Bosnia and Herzegovina remains trapped inside governance complexity. It has electricity strength and gas vulnerability, but neither behaves as a strategic instrument because institutional division absorbs strategic capacity. Energy is not a forward-planning arena; it is a hostage to constitutional paralysis. That reality creates systemic exposure for the wider region because instability radiates.
North Macedonia remains structurally exposed in both systems. Electricity insecurity and gas dependence translate directly into household, industrial and political fragility. It is the country that most clearly demonstrates why regional integration and EU energy alignment are not political talking points, but survival mechanisms.
Overlay Europe’s strategic trajectory onto this landscape and the risk becomes visible. Europe is accelerating into a future where electricity is precise, flexible and fully integrated and where gas is diversified, LNG-enabled and geopolitically hedged. If SEE aligns, it becomes structurally safer than it has been in modern history. If it hesitates, it becomes marginal: a permanently vulnerable zone inside a stabilising continent.

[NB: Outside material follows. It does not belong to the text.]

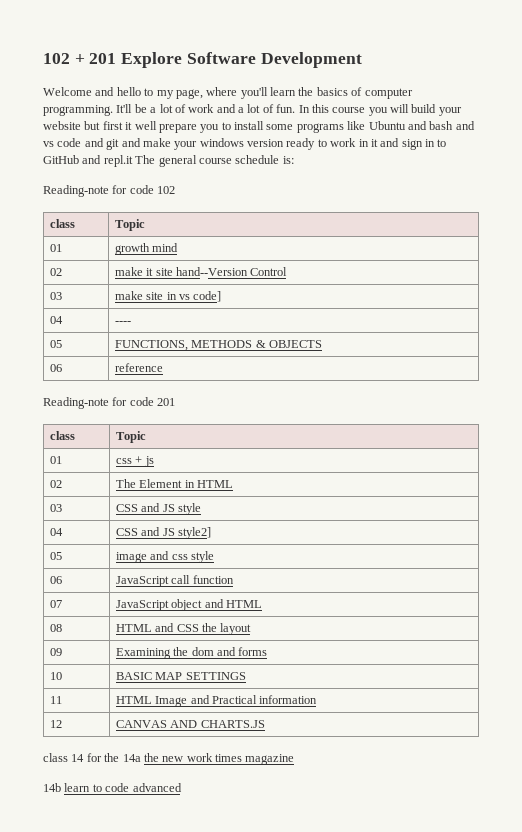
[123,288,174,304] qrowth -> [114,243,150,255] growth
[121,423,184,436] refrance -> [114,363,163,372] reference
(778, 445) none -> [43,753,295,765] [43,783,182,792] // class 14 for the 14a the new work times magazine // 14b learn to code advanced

And here lies the central issue: Europe will not slow its energy transition for South-East Europe. The continent will continue building 15-minute electricity markets, storage layers, digital balancing systems, interconnectors, LNG grids and diversified supply chains. If SEE remains behind, it will not simply be “catching up.” It will be living inside structural disadvantage. Electricity will remain volatile while Europe stabilises. Gas vulnerability will persist while Europe secures. That divergence will shape investment, industrial policy, financing confidence and political stability.
Yet SEE is not condemned to this outcome. In both electricity and gas, it has assets, partners, frameworks, financial pathways and strategic relevance. What it lacks — and what it must urgently acquire — is execution certainty, institutional courage and regional trust. Integration must stop being a reluctant obligation and become the region’s chosen identity. Sovereignty today is not measured by isolation. It is measured by how well a country survives shocks.
South-East Europe now stands before the same strategic fork on electricity and gas: integrate or remain fragile. Modernise or remain exceptional. Align with Europe’s next energy era or structurally fall behind it. It is no longer an academic debate. It is the foundation of whether SEE can truly be part of Europe’s next economic and geopolitical chapter, or whether it becomes the region Europe continuously has to stabilise instead of relying on.
Energy defines power. In South-East Europe, the coming decade will determine whether that power becomes security or vulnerability.